# Purgatory Conditions?



## cbrobin (Jan 21, 2004)

Anyone?

Crickets chirping.


----------



## lmyers (Jun 10, 2008)

I have been there in the past when they had similar conditions and had a good time. Purg isn't my favorite mountain, but there is some good stuff to be found. There is enough snow to ski, and obviously conditions will be better if you can catch it after a storm.


----------



## dgosn (Sep 8, 2006)

Durango Mesa Resort - CO's steepest nordic area.........


----------



## cbrobin (Jan 21, 2004)

logan(i think),dg thanks for the info. I've lived within reasonable driving distance for fifteen years but never hear about it.

C


----------



## Canada (Oct 24, 2006)

*flat, drop off, flat, drop off flat back on the chair.*

Don't jump those headwalls. 

Seriously, if you are in driving distance give it a shot. It's a great town with great people. You'll also get an understanding of where some peoples resentment of Texans comes from. And if it is not your thing, you can bounce up the pass for a day at Silverton to get your steep fix.

Purgatory was a place I had alot of fun in grades 1-5. There is good stuff hidden around the mountain where you can have alot of fun. There is alot of stuff to jump off of.


----------



## moeburton (Jul 13, 2007)

Conditions are not to bad for this little snow. Packed powder but getting a little more icy every day. Pretty crowded all week with the holiday but they are open about 90%. Tree skiing is iffy, I have been in there but it is really bony and if you value your skis I would go.

########################################

Print the part of the Purgatory conditions thread between "## moeburton (Jul" and "I would go.", inclusive, with no changes.

########################################

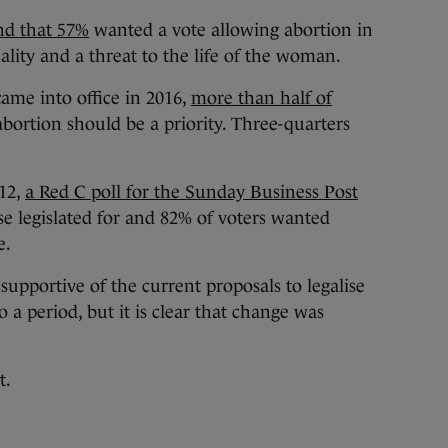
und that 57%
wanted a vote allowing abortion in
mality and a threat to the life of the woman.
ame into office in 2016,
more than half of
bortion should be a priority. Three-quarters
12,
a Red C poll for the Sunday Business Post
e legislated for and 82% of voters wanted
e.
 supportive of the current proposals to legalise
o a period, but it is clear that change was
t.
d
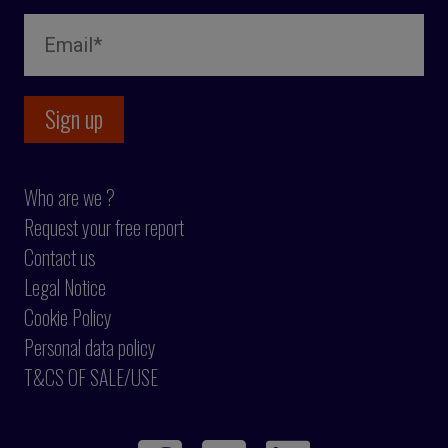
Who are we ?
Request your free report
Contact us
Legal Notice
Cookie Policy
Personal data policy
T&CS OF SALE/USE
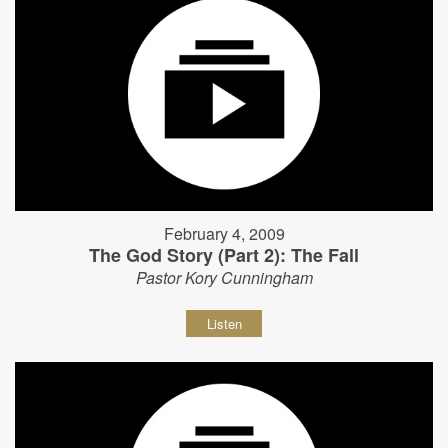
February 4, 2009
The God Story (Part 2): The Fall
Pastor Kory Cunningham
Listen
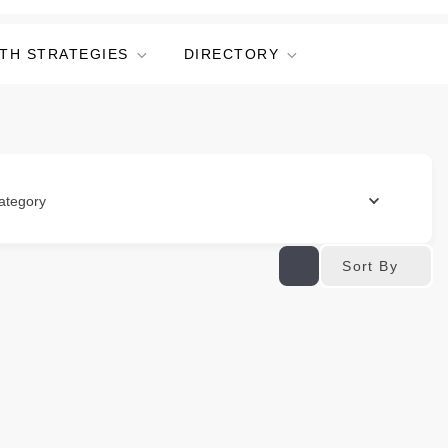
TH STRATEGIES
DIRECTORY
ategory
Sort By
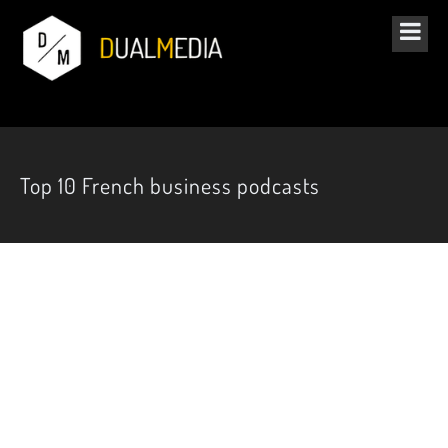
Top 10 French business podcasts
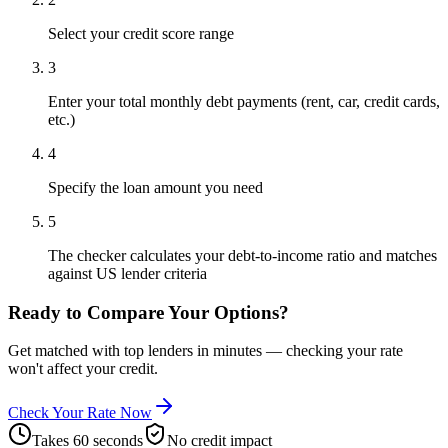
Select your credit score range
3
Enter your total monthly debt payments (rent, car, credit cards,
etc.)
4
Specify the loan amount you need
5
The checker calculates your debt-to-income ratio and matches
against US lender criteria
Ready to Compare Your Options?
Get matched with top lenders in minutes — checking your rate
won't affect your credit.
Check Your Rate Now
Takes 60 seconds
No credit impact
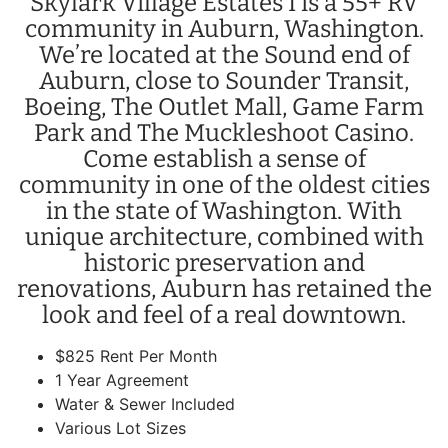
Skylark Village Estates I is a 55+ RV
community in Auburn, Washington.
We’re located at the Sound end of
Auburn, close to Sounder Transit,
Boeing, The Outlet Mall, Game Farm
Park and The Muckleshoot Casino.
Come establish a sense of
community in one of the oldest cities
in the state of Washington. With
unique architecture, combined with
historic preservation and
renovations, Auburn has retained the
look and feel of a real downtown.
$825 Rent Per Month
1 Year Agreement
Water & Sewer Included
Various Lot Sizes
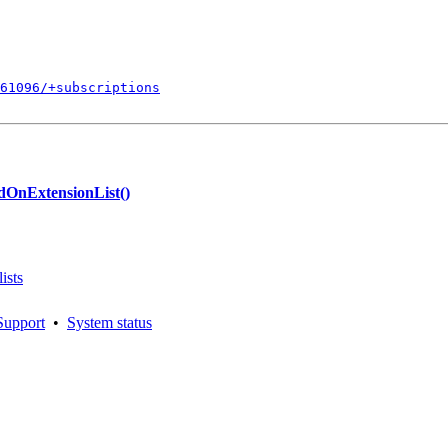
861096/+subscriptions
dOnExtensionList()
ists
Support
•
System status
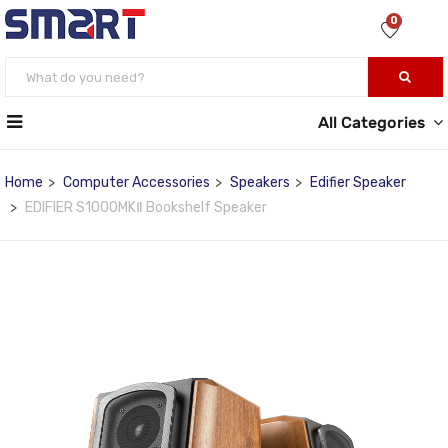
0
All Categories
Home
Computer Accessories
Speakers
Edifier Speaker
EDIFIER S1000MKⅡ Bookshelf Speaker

########################################

### Answer section
## moeburton (Jul 13, 2007)

Conditions are not to bad for this little snow. Packed powder but getting a little more icy every day. Pretty crowded all week with the holiday but they are open about 90%. Tree skiing is iffy, I have been in there but it is really bony and if you value your skis I would go.